63- À l'aube de l'hiver

Start from the beginning
                                    

— Beaucoup de choses sont interdites, White. Ça ne nous empêche pas de les faire. Vous avez bien tué une gamine.
— Une sourace, corrigea le prisonnier l'index levé. Ce n'est pas la même chose, le détail est important et...
— Et vous avez essayé de tuer le jeune Presley, continua l'agent Hoyt. Sans succès, bien sûr. On n'oublie pas non plus votre projet d'empoisonner l'eau de la vallée.

Ethan White se mordit les lèvres, puis baissa la tête. Un rire dément retentit dans sa cellule malodorante. L'agent Hoyt n'eut aucune réaction, il se contentait de fumer lentement sa cigarette tout en observant le prisonnier qui perdait visiblement la raison. Puis, tout à coup, le rire cessa. Les épaules du professeur White s'affaissèrent. L'homme releva doucement la tête. Il approcha son visage émacié et murmura à travers les barreaux...

— Il viendra.
— Votre avocat ? s'enquit l'agent Hoyt avec une certaine lassitude.

Le prisonnier secoua lentement la tête. Les cheveux épars, la bouche ouverte et les lèvres desséchées, le regard torve et humide, il n'avait plus rien du fringuant professeur qui faisait tourner la tête des filles. Il ressemblait à un aliéné sur le point de craquer sans espoir de jamais revenir à un semblant de cohérence.

— Je ne connais pas son nom. Personne ne le sait. Il ne le dit jamais. Mais c'est lui qui a voulu tout ça. C'est lui.
— Ah. Le fameux coup de l'homme-mystère que personne ne voit et qui est responsable de tout à votre place.
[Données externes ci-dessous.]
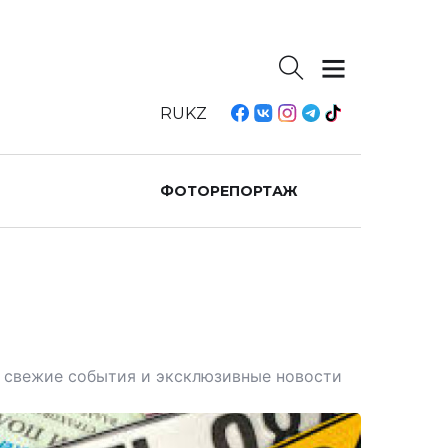
RU
KZ
ФОТОРЕПОРТАЖ
те свежие события и эксклюзивные новости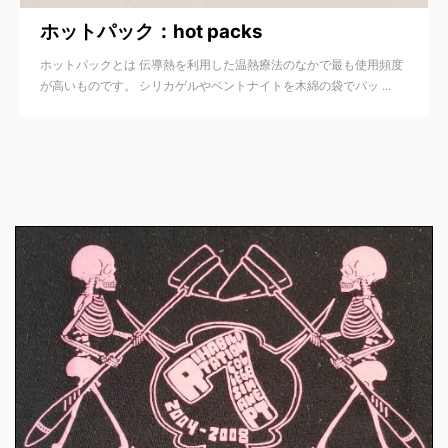
ホットパック：hot packs
ホットパックとは 伝導熱を利用した温熱療法のなかで最も使用頻度
が高いものです。 シリカゲルやベントナイトを木綿の袋でパッ ...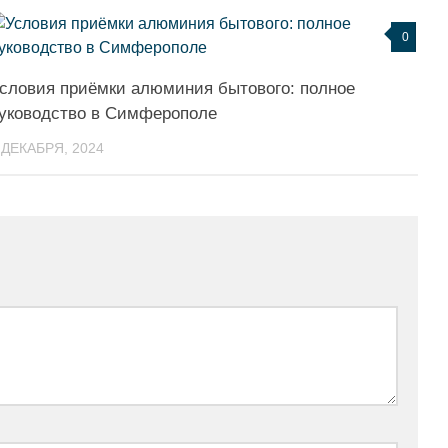
0
словия приёмки алюминия бытового: полное
уководство в Симферополе
 ДЕКАБРЯ, 2024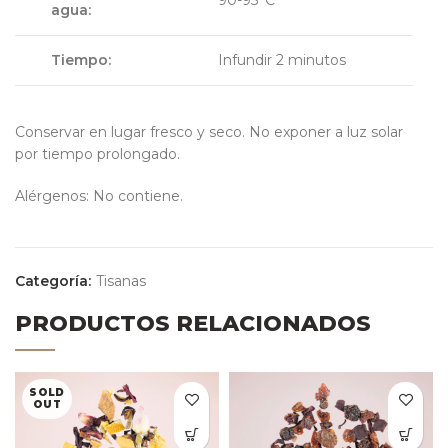
90-95°C
agua:
Tiempo:
Infundir 2 minutos
Conservar en lugar fresco y seco. No exponer a luz solar
por tiempo prolongado.
Alérgenos: No contiene.
Categoría:
Tisanas
PRODUCTOS RELACIONADOS
SOLD
OUT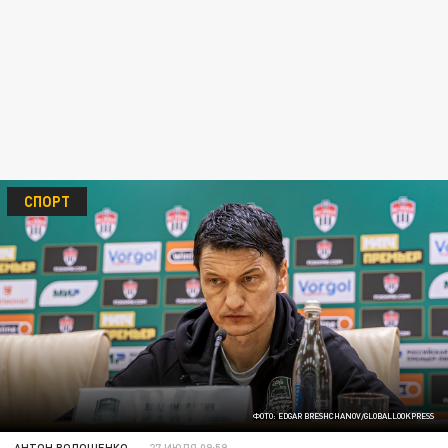
СПОРТ
ФОТО: EDGAR BRESHCHANOV/GLOBALLOOKPRESS
АНТОН ВОЛОЩЕНКО
27 ИЮЛЯ 09:59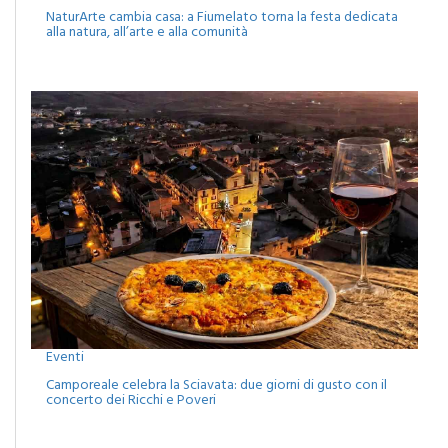
NaturArte cambia casa: a Fiumelato torna la festa dedicata
alla natura, all’arte e alla comunità
Eventi
Camporeale celebra la Sciavata: due giorni di gusto con il
concerto dei Ricchi e Poveri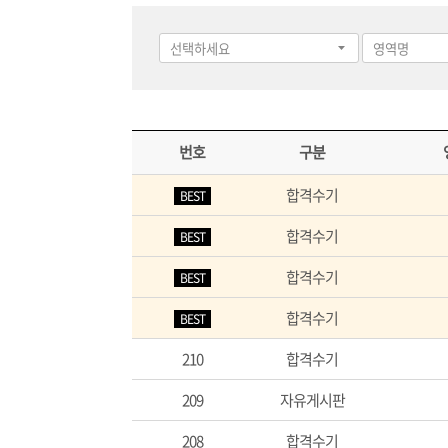
번호
구분
합격수기
BEST
합격수기
BEST
합격수기
BEST
합격수기
BEST
210
합격수기
209
자유게시판
208
합격수기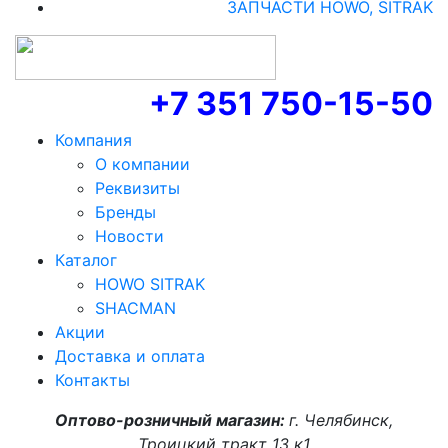
ЗАПЧАСТИ HOWO, SITRAK
+7 351 750-15-50
Компания
О компании
Реквизиты
Бренды
Новости
Каталог
HOWO SITRAK
SHACMAN
Акции
Доставка и оплата
Контакты
Оптово-розничный магазин:
г. Челябинск,
Троицкий тракт 13 к1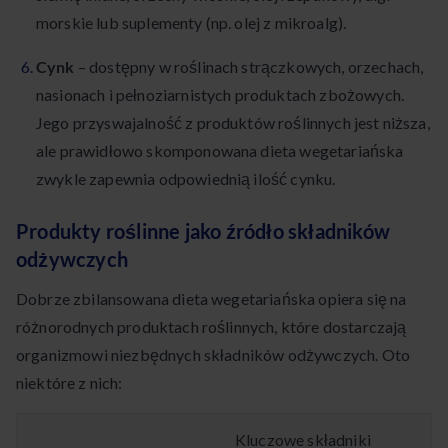
morskie lub suplementy (np. olej z mikroalg).
Cynk
– dostępny w roślinach strączkowych, orzechach,
nasionach i pełnoziarnistych produktach zbożowych.
Jego przyswajalność z produktów roślinnych jest niższa,
ale prawidłowo skomponowana dieta wegetariańska
zwykle zapewnia odpowiednią ilość cynku.
Produkty roślinne jako źródło składników
odżywczych
Dobrze zbilansowana dieta wegetariańska opiera się na
różnorodnych produktach roślinnych, które dostarczają
organizmowi niezbędnych składników odżywczych. Oto
niektóre z nich:
Kluczowe składniki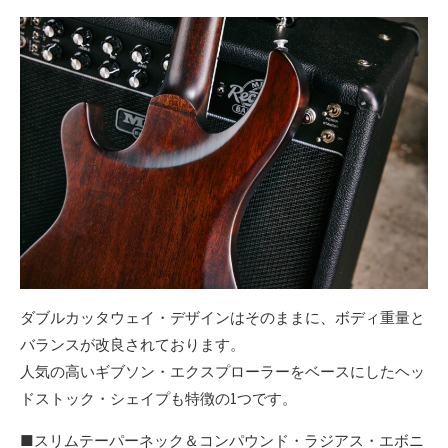
ダブルカッタウェイ・デザインはそのままに、ボディ重量と
バランスが改良されております。
人気の高いギブソン・エクスプローラーをベースにしたヘッ
ドストック・シェイプも特徴の1つです。
■スリムテーパーネック＆コンパウンド・ラジアス・エボニ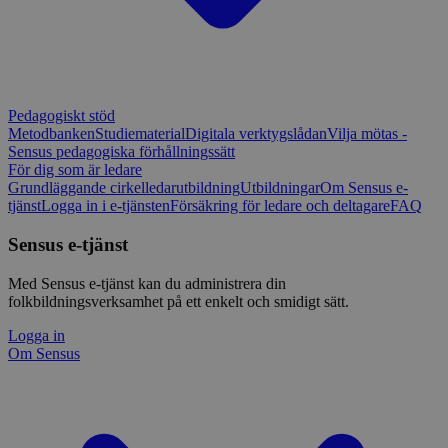
Pedagogiskt stöd
Metodbanken
Studiematerial
Digitala verktygslådan
Vilja mötas -
Sensus pedagogiska förhållningssätt
För dig som är ledare
Grundläggande cirkelledarutbildning
Utbildningar
Om Sensus e-
tjänst
Logga in i e-tjänsten
Försäkring för ledare och deltagare
FAQ
Sensus e-tjänst
Med Sensus e-tjänst kan du administrera din
folkbildningsverksamhet på ett enkelt och smidigt sätt.
Logga in
Om Sensus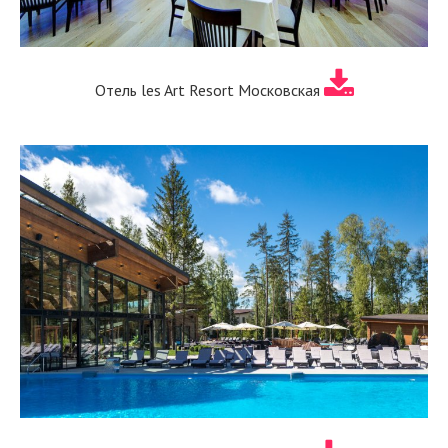
Отель les Art Resort Московская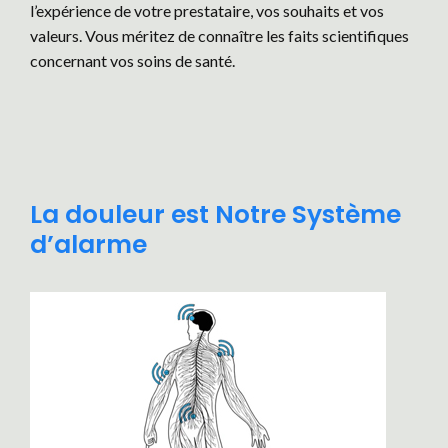
l’expérience de votre prestataire, vos souhaits et vos
valeurs. Vous méritez de connaître les faits scientifiques
concernant vos soins de santé.
La douleur est Notre Système
d’alarme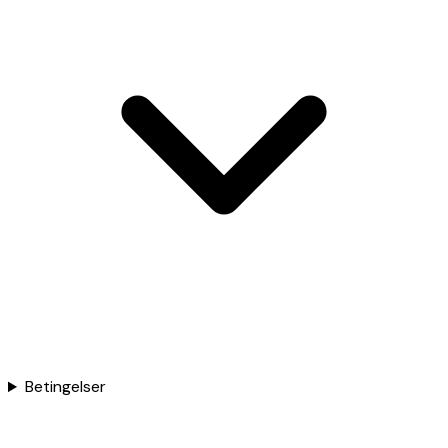
Betingelser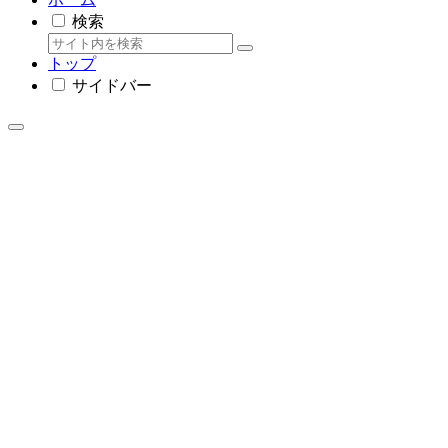
検索
トップ
サイドバー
Pratique ce classique, n'est-ce pas ?

Le visage sceptique de l'agent Hoyt voulait tout dire. Mais le professeur White ne se découragea pas. Il s'accrocha plus fermement encore aux barreaux de sa cellule.

— Vous ne comprenez pas... il existe ! Il sait tout. Il voit tout. Il est toujours là... tout le temps... Il résonne sans cesse dans ma tête. Il ne me laisse jamais seul. Jamais. C'est un écho qui se répète à l'infini.

L'espace d'un instant, j'eus presque pitié de l'homme qui serrait convulsivement les barres d'acier tout en se mordant la bouche. Ses lèvres tremblaient, et il me semblât qu'il allait se mettre à pleurer, mais il n'en fit rien. L'agent Hoyt ne sourcilla pas. Si le professeur White avait espéré l'attendrir, c'était peine perdue.

— Je pense qu'on s'est tout dit, White.

L'agent Hoyt écrasa son mégot sur l'un des barreaux de la cellule, tout près du visage du prisonnier désemparé, puis s'éloigna. Il fit quelques pas, mais alors qu'il approchait de la porte, Ethan White murmura :

— Vos parents n'ont pas souffert. Mais pour votre sœur... Ça a tellement duré... D'ailleurs, on ne l'a pas trouvée tout de suite sous les cadavres. Ils étaient trop nombreux, il faut dire.

L'agent Hoyt s'arrêta tout près de moi. Dissimulée dans la pénombre, je me collai de mon mieux au mur, retenant ma respiration. Je vis son visage se durcir, comme en proie à une colère incommensurable. Puis, lentement, ses traits se détendirent et l'agent Hoyt reprit sa marche vers la porte du couloir.

— Votre instinct ne vous a pas trompé, Logan... reprit le professeur White en parlant plus fort à mesure que l'agent Hoyt s'éloignait. La fille est mêlée à tout ça, vous savez qu'elle l'est. Vous  le verrez bien assez tôt que je ne mens pas. Je serai là quand vous voudrez ouvrir les yeux ! Je serai là ! Ne m'oubliez pas ! Ne m'oubliez pas !

La porte résonna bruyamment dans le couloir de la salle de détention lorsque l'agent Hoyt la referma derrière lui. Puis ce fut le silence complet. Plaquée contre le mur, je ne bougeai pas d'un centimètre. Encore moins lorsque le regard vitreux du professeur White se posa sur le coin d'ombre où je me dissimulais. M'avait-il vue ? Le cœur battant, je laissai passer plusieurs secondes afin de m'assurer que la voie était libre. Je tendis l'oreille, et lorsque je fus certaine de ne rencontrer personne dans le couloir, je quittai silencieusement ma cachette.